Mr Bridgen lost the Conservative whip earlier this month for tweeting an article questioning the safety of the vaccines and adding “this is the biggest crime against humanity since the Holocaust”.
Mr Javid, who served as health secretary between June 2021 and July 2022, a crucial time for the vaccine rollout, hit out at Mr Bridgen in the House of Commons during a debate to mark Holocaust Memorial Day.
Mr Javid told the Commons: “In this debate, we should all reflect on our roles as policymakers, because we know the sickening pattern of atrocities all too well.
“We are right to reaffirm our commitment to ‘never again’, but we must also as parliamentarians do more to prepare the political foundations and the policy framework to prevent the next atrocity.
“Our commitment to the truth must also be reinforced at home, including in how we counter misinformation and conspiracy theories.”
Mr Javid, who secured the debate, added: “Right now in the UK, we have seen a rise in anti-vaccine protesters carrying signs reading ‘vaccine holocaust’ and wearing the Star of David. I must say, it does anger me that any member of this House would seek to connect the Holocaust with UK public health policy.”
MPs across the chamber could be heard to say “hear, hear” as Mr Javid appeared to condemn Mr Bridgen.
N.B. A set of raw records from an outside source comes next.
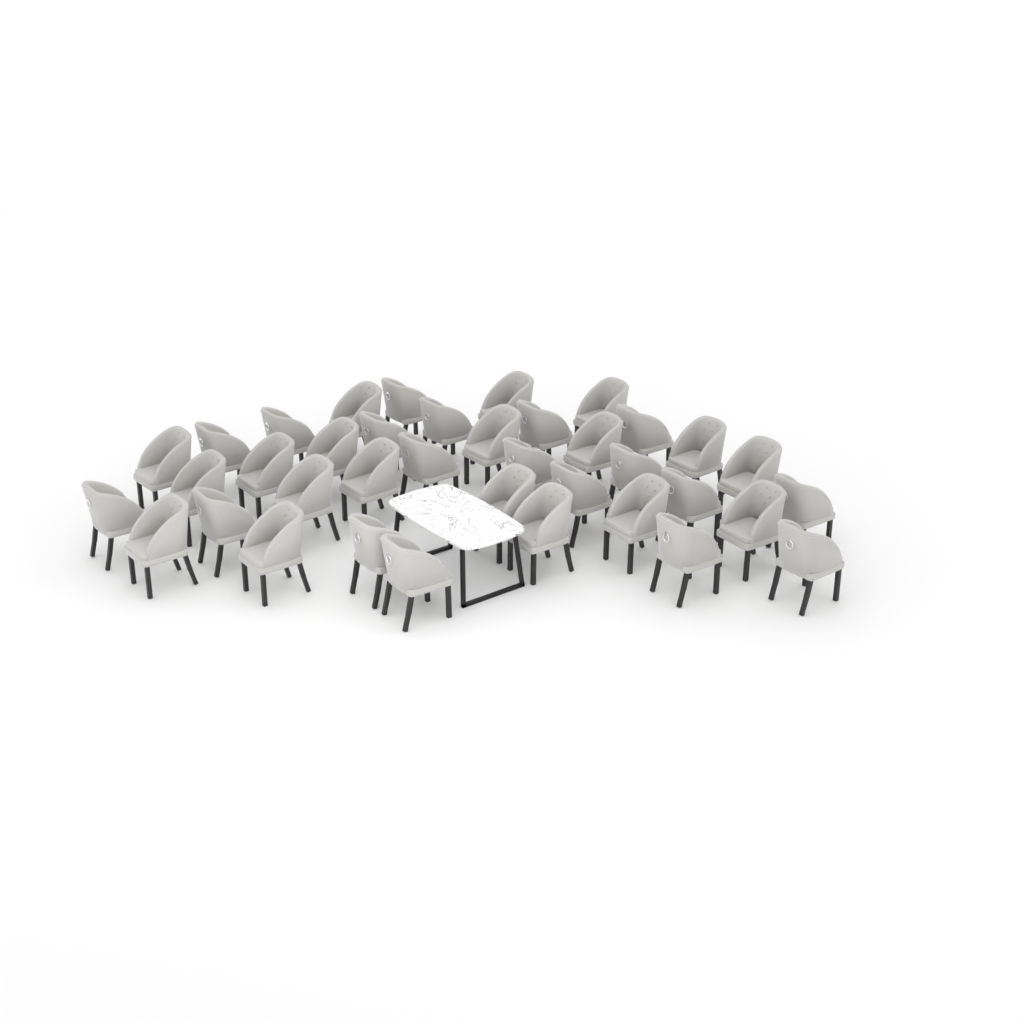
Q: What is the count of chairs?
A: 38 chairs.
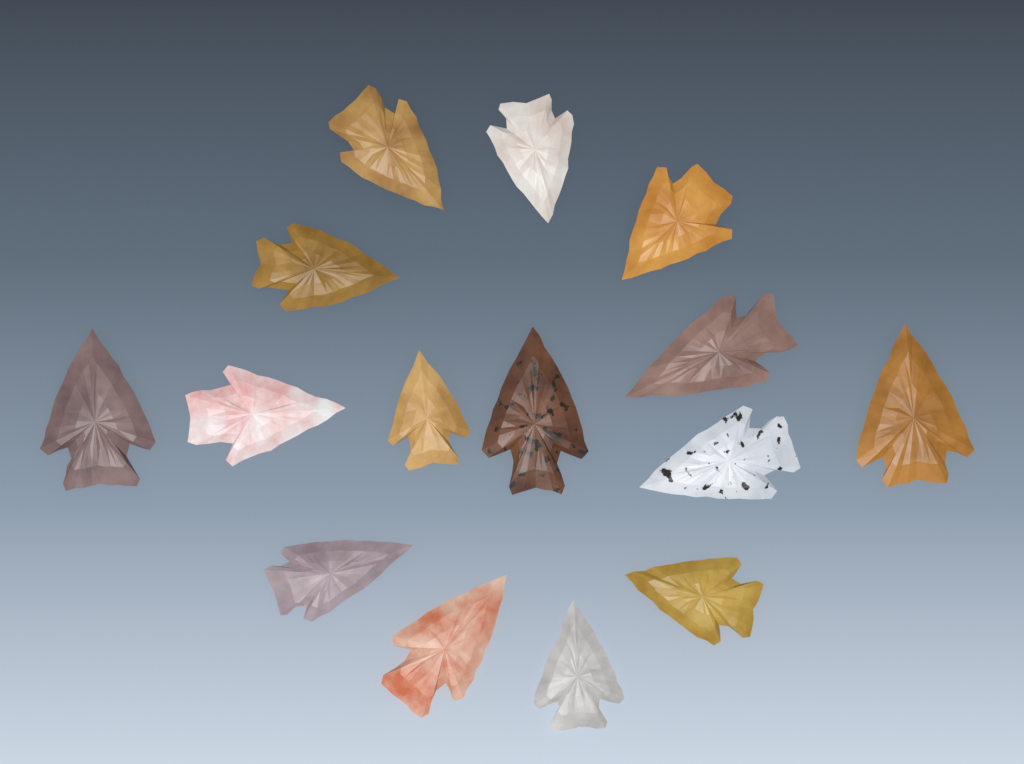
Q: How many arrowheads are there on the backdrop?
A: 15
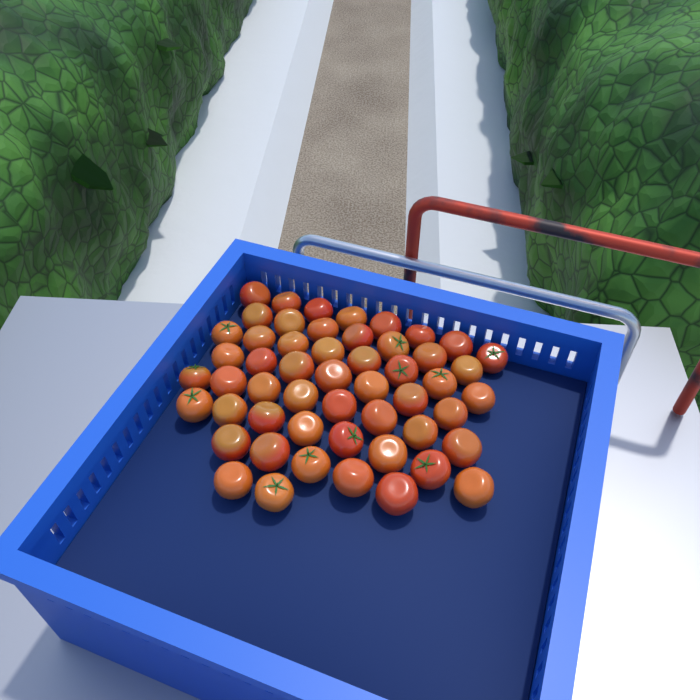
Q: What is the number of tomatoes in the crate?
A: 53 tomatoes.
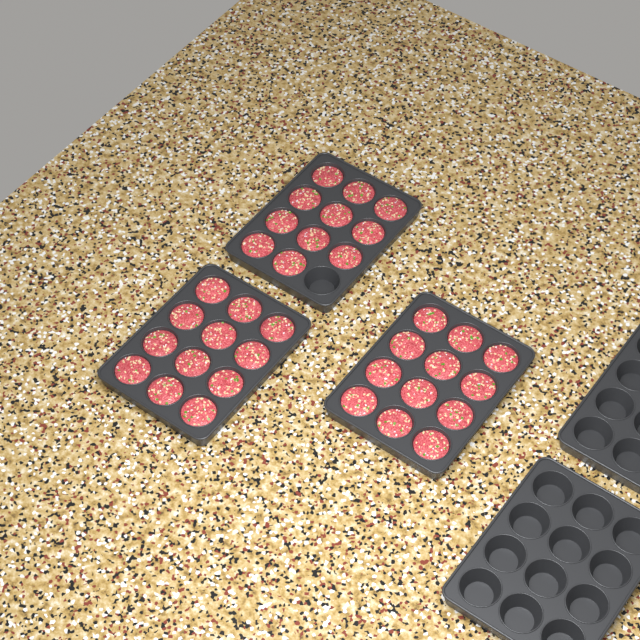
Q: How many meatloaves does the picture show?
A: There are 35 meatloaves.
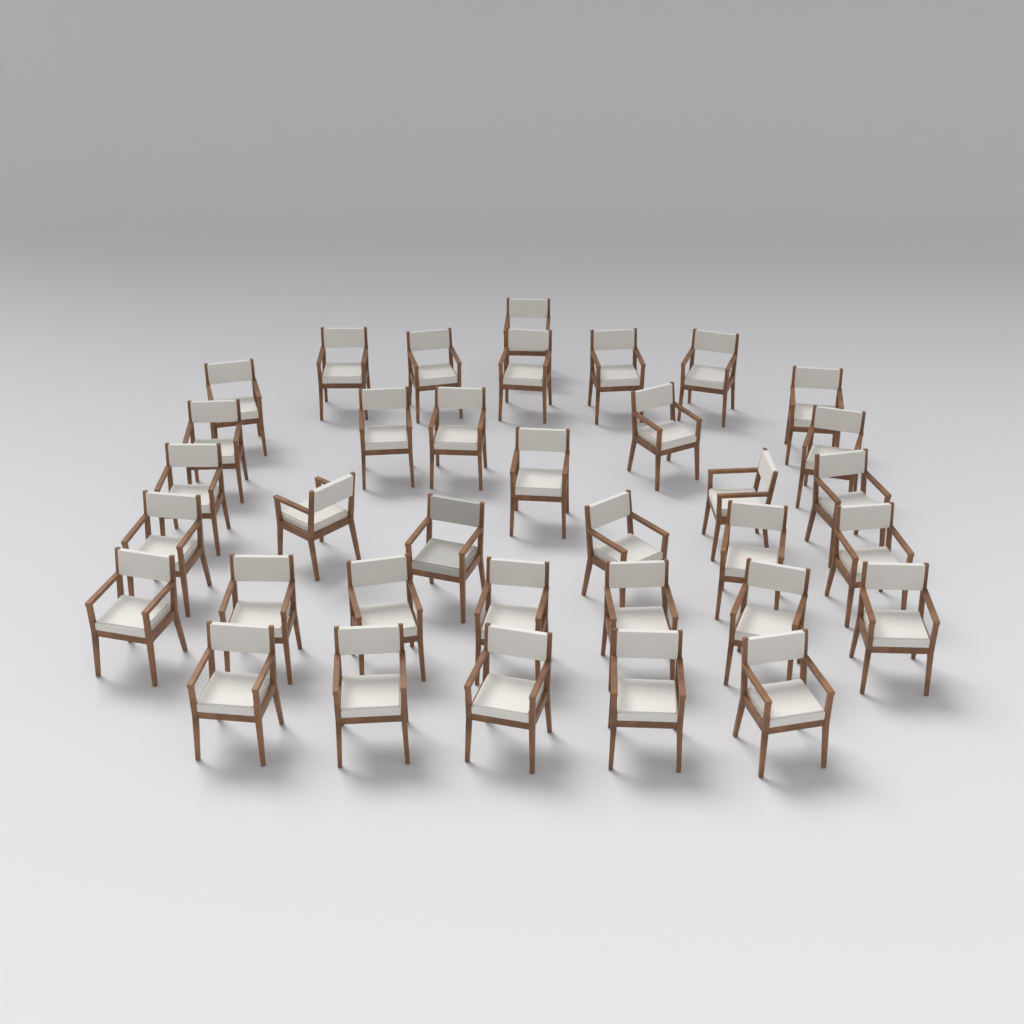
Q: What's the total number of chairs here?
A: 35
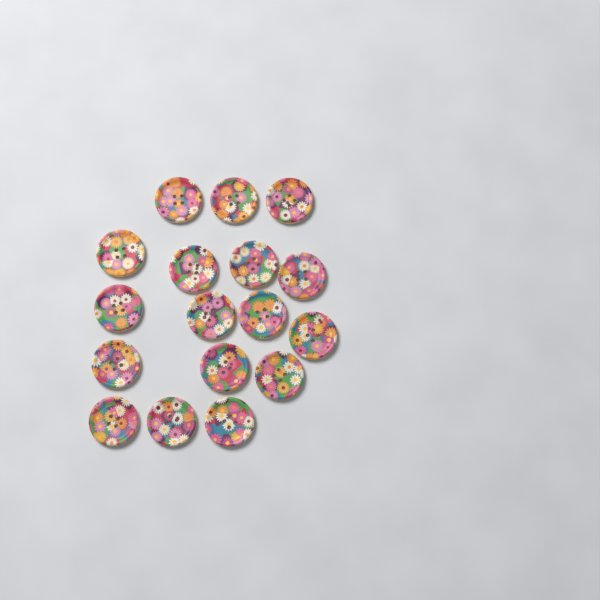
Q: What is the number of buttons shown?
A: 17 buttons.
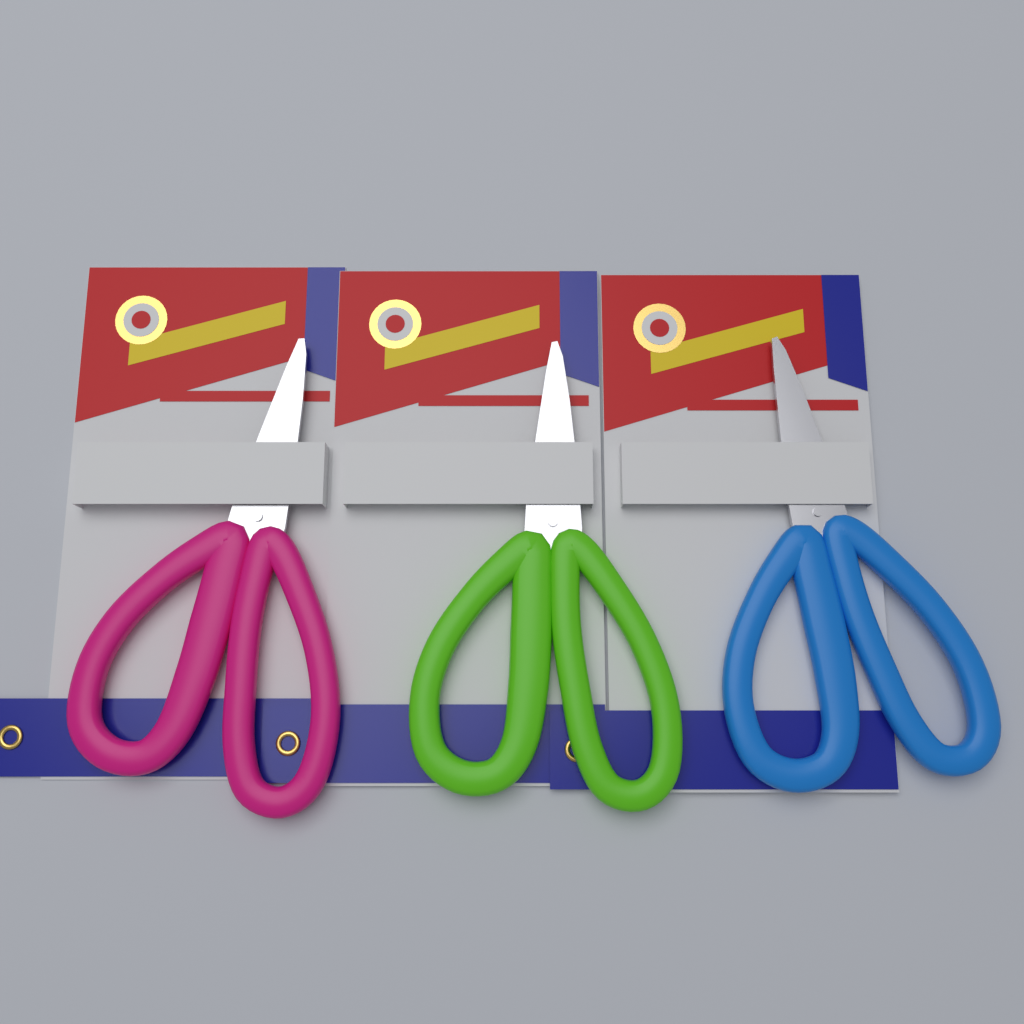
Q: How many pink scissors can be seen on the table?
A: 1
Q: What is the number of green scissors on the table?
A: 1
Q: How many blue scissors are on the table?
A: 1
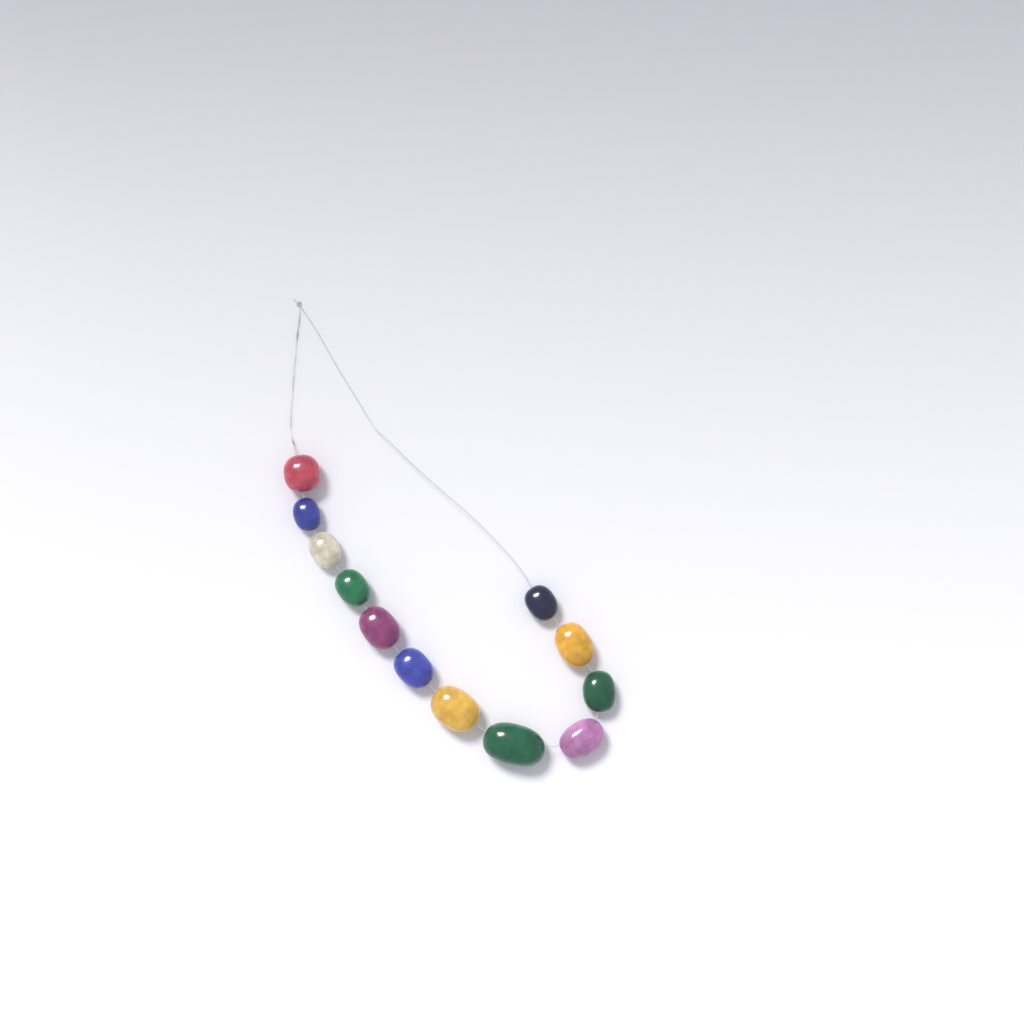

Mr Bridgen caused widespread outrage when he retweeted an article questioning the safety of vaccines, with the MP adding: “As one consultant cardiologist said to me, this is the biggest crime against humanity since the Holocaust.”
Although Mr Bridgen lost the Tory whip, he remains an MP.
Earlier on Thursday Mr Bridgen, MP for North West Leicestershire, said he is threatening to sue Matt Hancock, another Conservative former health secretary, because of comments Mr Hancock made in response to the tweet.
Mr Bridgen had already threatened legal action against Mr Hancock, tweeting that he would “allow Matt three days to apologise publicy [sic] for calling me an antisemite and racist or he will be contacted by my legal team”.
But he then tweeted on Thursday: “I can confirm that Matt Hancock had a legal letter before action from Bad Law Team on my behalf regarding defamation on Monday.”
Mr Bridgen has said that he is not antisemitic while also defending his language about the safety of coronavirus vaccines.
In the days after the original tweet, Mr Bridgen denied being a racist and said he was “speaking to a legal team who will commence action against those who have led the call suggesting that I am”.
A spokesperson for Mr Hancock said: “What Matt said was obviously not libellous and he stands by his comments.”